Now known more for blockbuster action pictures, Liam Neeson truly stands out as Oskar Schindler, pulling no punches in his portrayal of the commercially motivated industrialist. Neeson’s background as a stage actor really comes through in this film as he relies on nothing more than his voice in many scenes to create incredible tension. Despite the biographical nature of the film, Neeson brings a complexity to the character that makes Schindler anything but predictable. Often barking orders, or sarcastically taunting a man he later saves from certain death (Ben Kingsley as Itzhak Stern), Neeson’s commanding voice ties the whole movie together and reflects the oratorical power that the real Oskar Schindler must have possessed in order to carry out his elaborate life-saving scheme.
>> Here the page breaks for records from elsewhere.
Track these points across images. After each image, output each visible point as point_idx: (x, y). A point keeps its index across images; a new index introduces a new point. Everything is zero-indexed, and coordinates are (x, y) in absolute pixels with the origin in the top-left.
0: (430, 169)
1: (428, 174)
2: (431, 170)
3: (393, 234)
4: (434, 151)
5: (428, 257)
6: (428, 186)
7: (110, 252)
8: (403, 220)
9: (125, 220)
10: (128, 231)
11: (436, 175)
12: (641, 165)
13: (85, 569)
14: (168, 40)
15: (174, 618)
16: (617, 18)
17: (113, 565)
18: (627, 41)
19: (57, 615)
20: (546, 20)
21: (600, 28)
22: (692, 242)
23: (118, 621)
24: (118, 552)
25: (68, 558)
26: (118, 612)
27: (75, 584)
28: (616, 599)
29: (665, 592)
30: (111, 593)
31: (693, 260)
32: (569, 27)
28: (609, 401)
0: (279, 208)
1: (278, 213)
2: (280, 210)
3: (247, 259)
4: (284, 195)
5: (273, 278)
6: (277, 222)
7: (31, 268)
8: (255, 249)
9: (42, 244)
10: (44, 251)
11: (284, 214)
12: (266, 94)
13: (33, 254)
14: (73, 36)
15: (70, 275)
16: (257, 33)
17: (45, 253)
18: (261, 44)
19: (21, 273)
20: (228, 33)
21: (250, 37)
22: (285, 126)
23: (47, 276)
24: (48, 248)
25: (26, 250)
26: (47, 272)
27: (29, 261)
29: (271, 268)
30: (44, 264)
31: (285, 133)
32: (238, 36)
But what is even more apparent than the incredible delivery Neeson brings to his lines is the imposing, larger-than-life presence of the 6 foot 4 inch actor. Neeson as Schindler absolutely towers over everyone else on screen. One scene in particular stands out. After Schindler pulls Itzhak from a train headed to a concentration camp, the two walk towards the camera together: Itzhak, haltingly and always a pace behind, and Schindler, confident, powerful, and brisk. Stage presence is Neeson’s best friend in this film as it serves as a constant reminder of the bravado and bluff the real Schindler must have demonstrated in order to maintain his image as the loyal Nazi industrialist just trying to make a buck off of Jewish labor.
As for the man Schindler must fool with his bluffs, Spielberg could not have cast a better man than Ralph Fiennes to portray Amon Goeth, the sadistic commandant of the Krakow concentration camp. Cold, merciless, and utterly terrifying in his brutality, Fiennes’s portrayal of Goeth goes down as the best non-fiction portrayal of a villain in cinema history. What really makes the role so memorable however is the feeling that you’re watching a real human being with a real history, not just a dramatized caricature of an evil man.
Fiennes describes his thoughts on the man he portrays in an interview by saying, “the job was to portray the man, the human being. There’s a sort of banality, that everydayness, that I think was important.” It’s this banality that makes Fiennes’ performance truly terrifying as it demonstrates how evil can be incorporated into the everyday routine of otherwise normal people. The everyday evil that Goeth embodies in the film is really a stand-in for the everyday evil perpetrated all across Europe during the Holocaust. The routine way it is portrayed may be the most powerful aspect of the entire film.
I began this review by saying that watching Schindler’s List has made me feel like a human being again; let me finish by explaining what I mean by that. This is a film that makes you feel deep emotions—overwhelming sorrow, great pangs of fear, absolute triumph—all in the span of the same film. By connecting the audience so thoroughly with one of the great human tragedies of the 20th century, Spielberg puts us back in touch with emotions that we Americans at least rarely see in our comparatively sheltered 21st century society.
I rarely have time to sit and just feel for three hours straight, but watching Schindler’s List makes me want to make time to grapple with something more epic, visceral, and profound than what’s going on in my life at the moment. Maybe that’s what truly great cinema is and I’m only now just discovering it.
Grade: A
Paul Popescu is a senior in the English Department.